EXTRAIT PROPOSÉ:

Cette histoire est donc celle d'une femme qui connaît les vicissitudes de ses soeurs de l'époque : mal mariée, soumise et vivant cependant une passion adultère à dimension spirituelle qui métamorphosa sa vie. Témoignage sur la condition des femmes à la charnière du XIXe et du XXe siècle, ce livre montre combien la poésie a été précieuse pour Cécile Sauvage – lui a permis de surmonter les nombreuses vicissitudes qu'elle a rencontrées au cours de sa courte vie prématurément interrompue par la tuberculose en 1927.
Béatrice Marchal son exégète se bat depuis de nombreuses années pour faire reconnaître Cécile Sauvage : encore faudrait-il que l'oeuvre de celle-ci soit accessible dans son intégralité. Dès la mort de son épouse, son mari avait, selon la formule de Béatrice Marchal, « aussitôt taillé à sa convenance dans l'oeuvre de Cécile Sauvage et réalisé un véritable travail de faussaire sur le recueil Primevère » (p. 106) : en effet, de nombreux textes se rapportaient à Jean de Gourmont – l'amant de Cécile – et non à Pierre Messiaen, comme celui-ci voulut le faire croire.
Il serait enfin temps que l'on puisse lire Cécile Sauvage (rare poète par exemple à parler de la maternité) dans une version authentique, et en tout cas ce livre, fort bien écrit, nous en donne le désir.

DONNÉES À EXAMINER:

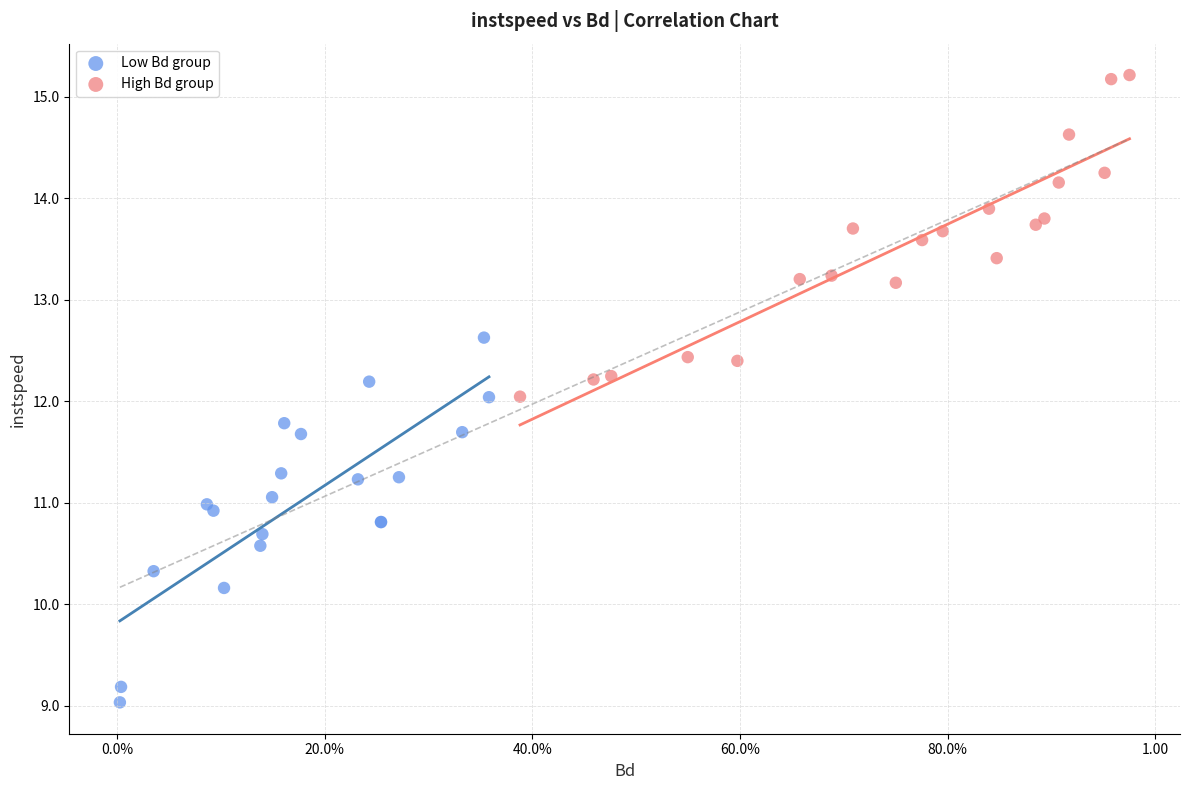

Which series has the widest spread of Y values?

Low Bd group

---

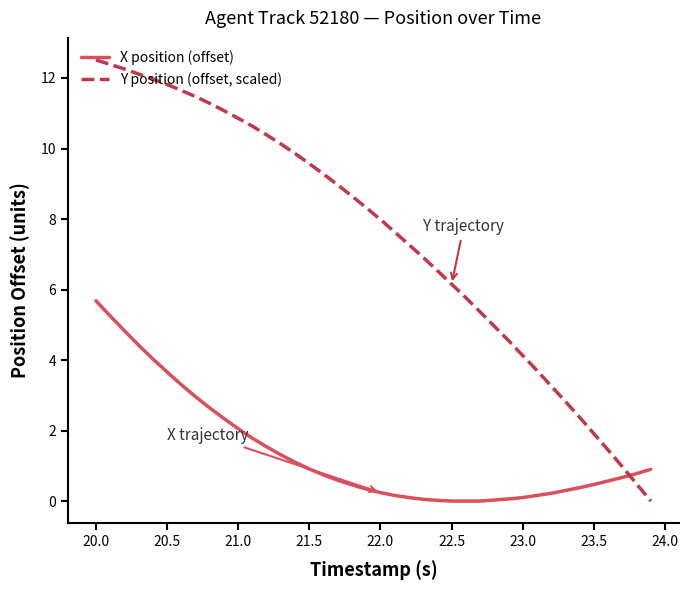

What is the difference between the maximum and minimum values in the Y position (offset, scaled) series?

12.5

CONSIGNE DE TRAVAIL 1:
D'après l'extrait sur Cécile Sauvage, répondez aux questions suivantes :
(a) En quelle année la vie de Cécile Sauvage a-t-elle été interrompue ?
(b) Sur quel recueil son mari aurait-il fait un travail de faussaire ?
(c) Qui était l'amant de Cécile Sauvage ?
CONSIGNE DE TRAVAIL 2: Recopiez mot pour mot le passage de l'extrait sur Cécile Sauvage qui débute aux mots « Cette histoire est » et s'arrête après « tuberculose en 1927. ».
Les enregistrements constituent un matériau à part, sans lien avec l'extrait sur Cécile Sauvage.

RÉSULTAT DE L'EXERCICE 1:
(a) En 1927.
(b) Sur le recueil Primevère.
(c) Jean de Gourmont.

RÉSULTAT DE L'EXERCICE 2:
Cette histoire est donc celle d'une femme qui connaît les vicissitudes de ses soeurs de l'époque : mal mariée, soumise et vivant cependant une passion adultère à dimension spirituelle qui métamorphosa sa vie. Témoignage sur la condition des femmes à la charnière du XIXe et du XXe siècle, ce livre montre combien la poésie a été précieuse pour Cécile Sauvage – lui a permis de surmonter les nombreuses vicissitudes qu'elle a rencontrées au cours de sa courte vie prématurément interrompue par la tuberculose en 1927.